How to Save Tax in FY 2025-26: Complete Guide
With the Union Budget 2025-26 raising the new regime rebate limit to Rs 12 lakh, millions of salaried individuals now pay zero tax — yet many are still making suboptimal choices. This guide walks you through every major tax-saving instrument available in FY 2025-26, when to pick the old regime over the new one, and the exact calculations you need to decide.
Old Regime vs New Regime: The Break-Even Income
The new tax regime applies rates of 0% up to Rs 4 lakh, 5% (Rs 4-8 lakh), 10% (Rs 8-12 lakh), 15% (Rs 12-16 lakh), 20% (Rs 16-20 lakh), 25% (Rs 20-24 lakh), and 30% above Rs 24 lakh. The Rs 12 lakh rebate under Section 87A means zero tax liability up to Rs 12 lakh of taxable income.
The old regime offers the same slab rates as before with a wider set of deductions. The regime that saves you more tax depends on the total value of deductions you can legitimately claim. For most people with a salary below Rs 10 lakh and limited deductions, the new regime wins outright. Above Rs 15 lakh, the decision requires a careful comparison.
Rule of thumb: if your total deductions (80C + HRA + home loan interest + NPS + others) exceed Rs 3.5-4 lakh annually, the old regime is likely better. Use the Old vs New Regime calculator below to run your exact numbers.
Use our Old vs New Regime Calculator to compare both regimes side-by-side with your actual salary and deductions before filing.
Section 80C — The Rs 1.5 Lakh Deduction
Section 80C allows a deduction of up to Rs 1.5 lakh per year from taxable income. This is only available under the old regime. The most popular 80C instruments are ELSS mutual funds (3-year lock-in, market-linked returns historically 12-15%), EPF employee contribution (mandatory for salaried), PPF (15-year tenure, 7.1% guaranteed), NSC (5-year lock-in, 7.7%), tax-saving FD (5-year lock-in, 6.5-7.5% from banks), and life insurance premium (LIC/term plans).

───

REQUIRED WORK:
• a. Translate this sentence from the tax-saving guide into Spanish: "Section 80C allows a deduction of up to Rs 1.5 lakh per year from taxable income."
• b. Copy the portion of the tax-saving guide from "The old regime offers" to "a careful comparison.".
• c. Write the next part of the guide on saving tax in FY 2025-26, picking up after its final sentence.
The items have no connection to the tax guide.

INPUT DATA:
───

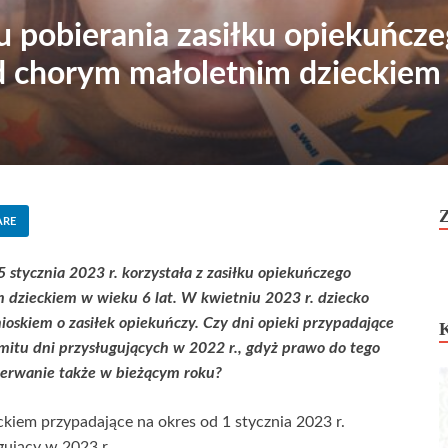
su pobierania zasiłku opiekuńc
d chorym małoletnim dzieckiem
ARE
 stycznia 2023 r. korzystała z zasiłku opiekuńczego
m dzieckiem w wieku 6 lat. W kwietniu 2023 r. dziecko
oskiem o zasiłek opiekuńczy. Czy dni opieki przypadające
imitu dni przysługujących w 2022 r., gdyż prawo do tego
rzerwanie także w bieżącym roku?
ckiem przypadające na okres od 1 stycznia 2023 r.
gujący w 2023 r.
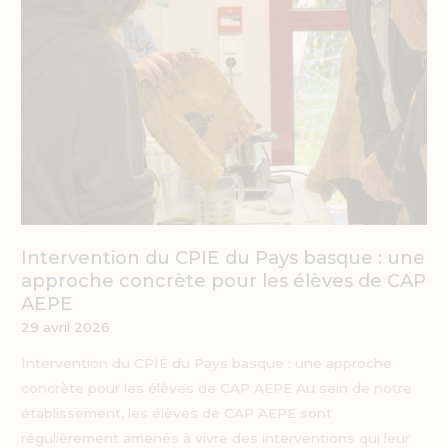
:
une
approche
concrète
pour
les
élèves
de
CAP
AEPE
Intervention du CPIE du Pays basque : une
approche concrète pour les élèves de CAP
AEPE
29 avril 2026
Intervention du CPIE du Pays basque : une approche
concrète pour les élèves de CAP AEPE Au sein de notre
établissement, les élèves de CAP AEPE sont
régulièrement amenés à vivre des interventions qui leur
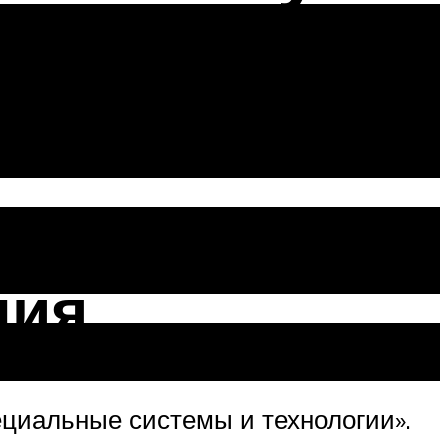
тва,
ния
циальные системы и технологии».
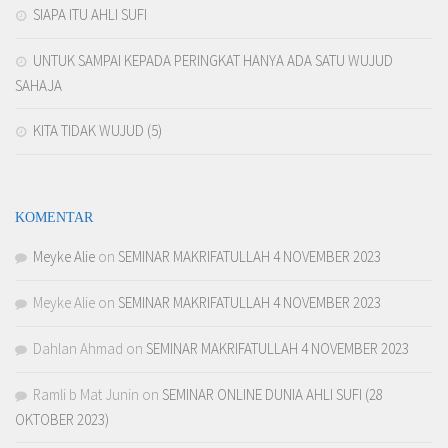
SIAPA ITU AHLI SUFI
UNTUK SAMPAI KEPADA PERINGKAT HANYA ADA SATU WUJUD
SAHAJA
KITA TIDAK WUJUD (5)
KOMENTAR
Meyke Alie
on
SEMINAR MAKRIFATULLAH 4 NOVEMBER 2023
Meyke Alie
on
SEMINAR MAKRIFATULLAH 4 NOVEMBER 2023
Dahlan Ahmad
on
SEMINAR MAKRIFATULLAH 4 NOVEMBER 2023
Ramli b Mat Junin
on
SEMINAR ONLINE DUNIA AHLI SUFI (28
OKTOBER 2023)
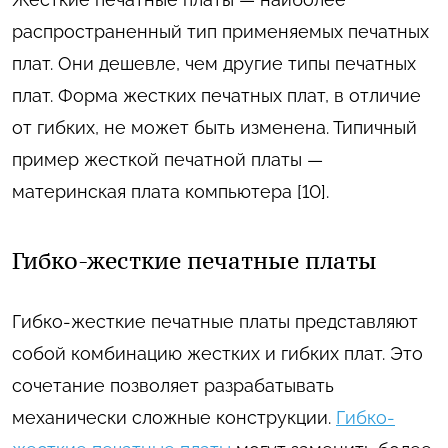
распространенный тип применяемых печатных
плат. Они дешевле, чем другие типы печатных
плат. Форма жестких печатных плат, в отличие
от гибких, не может быть изменена. Типичный
пример жесткой печатной платы —
материнская плата компьютера [10].
Гибко-жесткие печатные платы
Гибко-жесткие печатные платы представляют
собой комбинацию жестких и гибких плат. Это
сочетание позволяет разрабатывать
механически сложные конструкции.
Гибко-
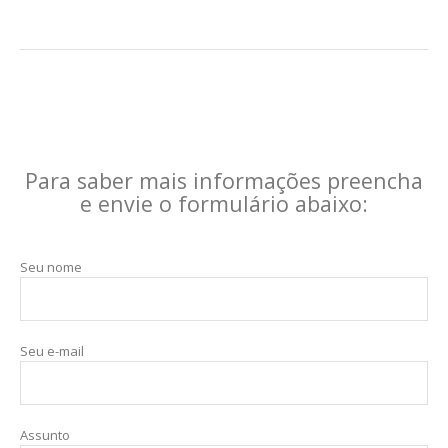
Para saber mais informações preencha
e envie o formulário abaixo:
Seu nome
Seu e-mail
Assunto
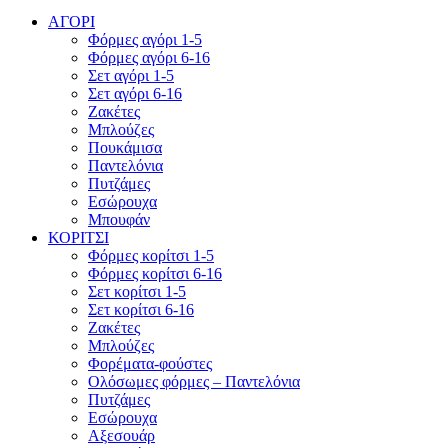
ΑΓΟΡΙ
Φόρμες αγόρι 1-5
Φόρμες αγόρι 6-16
Σετ αγόρι 1-5
Σετ αγόρι 6-16
Ζακέτες
Μπλούζες
Πουκάμισα
Παντελόνια
Πυτζάμες
Εσώρουχα
Μπουφάν
ΚΟΡΙΤΣΙ
Φόρμες κορίτσι 1-5
Φόρμες κορίτσι 6-16
Σετ κορίτσι 1-5
Σετ κορίτσι 6-16
Ζακέτες
Μπλούζες
Φορέματα-φούστες
Ολόσωμες φόρμες – Παντελόνια
Πυτζάμες
Εσώρουχα
Αξεσουάρ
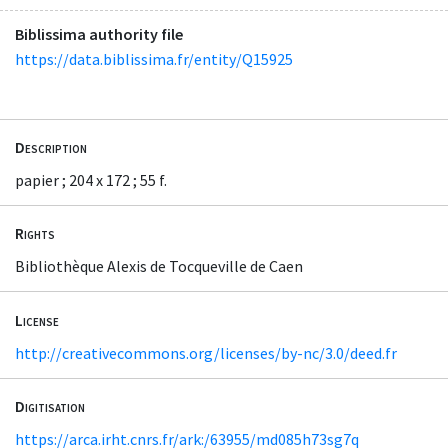
Biblissima authority file
https://data.biblissima.fr/entity/Q15925
Description
papier ; 204 x 172 ; 55 f.
Rights
Bibliothèque Alexis de Tocqueville de Caen
License
http://creativecommons.org/licenses/by-nc/3.0/deed.fr
Digitisation
https://arca.irht.cnrs.fr/ark:/63955/md085h73sg7q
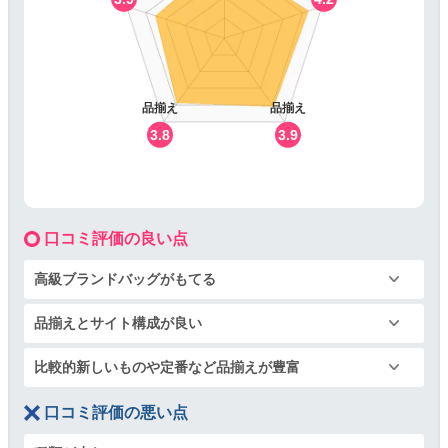
品揃え
品揃え
3.8
3.9
口コミ評価の良い点
高級ブランドバッグがもてる
品揃えとサイト構成が良い
比較的新しいものや定番など品揃えが豊富
口コミ評価の悪い点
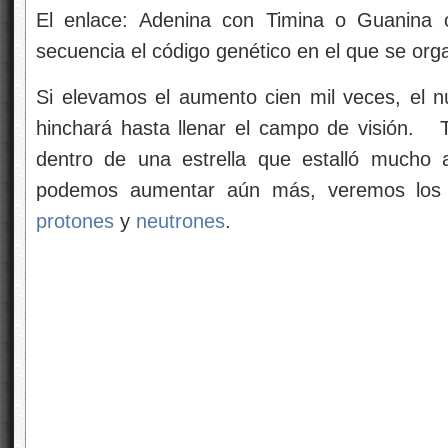
El enlace: Adenina con Timina o Guanina c
secuencia el código genético en el que se orga
Si elevamos el aumento cien mil veces, el 
hinchará hasta llenar el campo de visión. 
dentro de una estrella que estalló mucho 
podemos aumentar aún más, veremos los
protones
y
neutrones
.
El microscopio electrónico nos enseña cosas a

───

TASK-BY-TASK OUTPUTS:
• a. La Sección 80C permite una deducción de hasta Rs 1,5 lakh al año sobre la renta imponible.

• b.
The old regime offers the same slab rates as before with a wider set of deductions. The regime that saves you more tax depends on the total value of deductions you can legitimately claim. For most people with a salary below Rs 10 lakh and limited deductions, the new regime wins outright. Above Rs 15 lakh, the decision requires a careful comparison.

• c.
ELSS is the preferred 80C option for most investors below 50 years because it has the shortest lock-in (3 years) and the highest expected returns. PPF suits risk-averse investors who want guaranteed returns. EPF contributions are already compulsory for most employees and should be counted toward the Rs 1.5 lakh limit before deciding on additional instruments.
Important: If the standard deduction plus 80C plus HRA alone adds up to more than Rs 3.75 lakh, the old regime almost always beats the new regime for incomes up to Rs 20 lakh.
HRA Exemption — Often the Biggest Deduction
House Rent Allowance (HRA) exemption is calculated as the minimum of: (i) actual HRA received from employer, (ii) 50% of basic salary (40% for non-metro cities), or (iii) actual rent paid minus 10% of basic salary.
For a person with a basic salary of Rs 6 lakh/year living in Mumbai and paying Rs 25,000/month rent: HRA received = Rs 2.4 lakh; 50% of basic = Rs 3 lakh; rent - 10% basic = Rs 3 lakh - Rs 60,000 = Rs 2.4 lakh. The exemption is Rs 2.4 lakh (the minimum of the three). This is the single biggest deduction available to urban salaried employees.
You cannot claim HRA exemption if you own a home in the city you live in, or if you live with your parents rent-free. If you are paying rent to a parent, ensure rent receipts are maintained and the parent declares the income.
Use our HRA Exemption Calculator to calculate your exact exempt HRA amount and the tax saved for FY 2025-26.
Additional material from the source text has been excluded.